• TÂCHE À FAIRE: Reprenez le texte ci-dessous sur les maisons d'enfants à caractère social juste après sa dernière phrase et poursuivez-en la rédaction.

• TEXTE SOURCE:
☆ ☆ ☆ ☆ ☆ ☆ ☆

On peut considérer tout à fait injuste le procès fait aux maisons d’enfants à caractère social (Mecs) qui, depuis une vingtaine d’années, s’emploient à diversifier leurs pratiques et y réussissent. Toutefois, il ne faut pas sous-estimer les effets dévastateurs de l’ère du soupçon que nous traversons aujourd’hui et il importe d’adopter une posture proactive en valorisant la qualité des accompagnements, mais également en poursuivant la mise en pensée des enjeux que doivent relever aujourd’hui les Mecs.

La défense et l’illustration de la qualité de l’accompagnement mis en œuvre dans les Mecs passeront, selon nous, par l’investissement dans plusieurs chantiers majeurs (2).

Garantir un toit

Le premier chantier concerne le fait que certains enfants et certains adolescents doivent disposer d’un lieu où habiter, dans la mesure où leurs familles ne sont pas en situation de les héberger positivement et dans la durée. “Habiter” est un verbe qui renvoie à la façon dont on préserve son humanité ou dont on la relance, nous rappelle Gérard Guieze : “Habiter ne renvoie pas à un lieu de résignation, mais à un lieu de sociabilité possible et non pas un simple espace protégé, afin de fonder ce qui demeure, d’ouvrir à ce qui est possible, d’être ensemble séparément, de façonner un environnement et un esprit. Car un lieu est aussi un milieu, pas seulement une identité propre.” (3)

☆ ☆ ☆ ☆ ☆ ☆ ☆

• MATÉRIEL FOURNI:
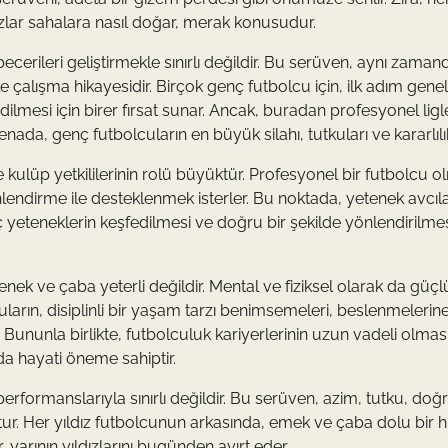
dızlar sahalara nasıl doğar, merak konusudur.
cerileri geliştirmekle sınırlı değildir. Bu serüven, aynı zaman
alışma hikayesidir. Birçok genç futbolcu için, ilk adım genell
fedilmesi için birer fırsat sunar. Ancak, buradan profesyonel ligl
nada, genç futbolcuların en büyük silahı, tutkuları ve kararlılıkl
kulüp yetkililerinin rolü büyüktür. Profesyonel bir futbolcu 
lendirme ile desteklenmek isterler. Bu noktada, yetenek avcıla
ç yeteneklerin keşfedilmesi ve doğru bir şekilde yönlendirilmes
k ve çaba yeterli değildir. Mental ve fiziksel olarak da güçl
arın, disiplinli bir yaşam tarzı benimsemeleri, beslenmelerine
r. Bununla birlikte, futbolculuk kariyerlerinin uzun vadeli olması
a hayati öneme sahiptir.
rformanslarıyla sınırlı değildir. Bu serüven, azim, tutku, doğ
tur. Her yıldız futbolcunun arkasında, emek ve çaba dolu bir 
yarının yıldızlarını bugünden ayırt eder.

☆ ☆ ☆ ☆ ☆ ☆ ☆

• RÉSULTAT OBTENU:
L’impératif est de garantir aux jeunes accueillis une “demeure”, “non seulement un lieu, mais un seuil, entre un dedans et un dehors. Un lieu qui renvoie à soi-même, qui puisse être un seuil entre l’intime et le commun, entre le proche et le lointain, le privé et le public” (4), c’est-à-dire un espace qui permette de s’habiter soi-même (5), d’exister dans une certaine permanence et dans une certaine durée.

La réflexion sur l’accueil résidentiel doit donc être poursuivie en tenant compte des acquis et des échecs de cette forme d’accompagnement, mais aussi de nouveaux paramètres ou de paramètres déjà présents auxquels l’évolution de l’environnement donne une ampleur nouvelle : dans une société du “tout à l’ego” (Régis Debray) où le collectif est affinitaire et électif, comment donner sens à un collectif de vie contraint, pour des sujets en difficulté profonde quant à leur individuation, sachant que nombre de professionnels s’interrogent aujourd’hui sur ce qu’éduquer veut dire ?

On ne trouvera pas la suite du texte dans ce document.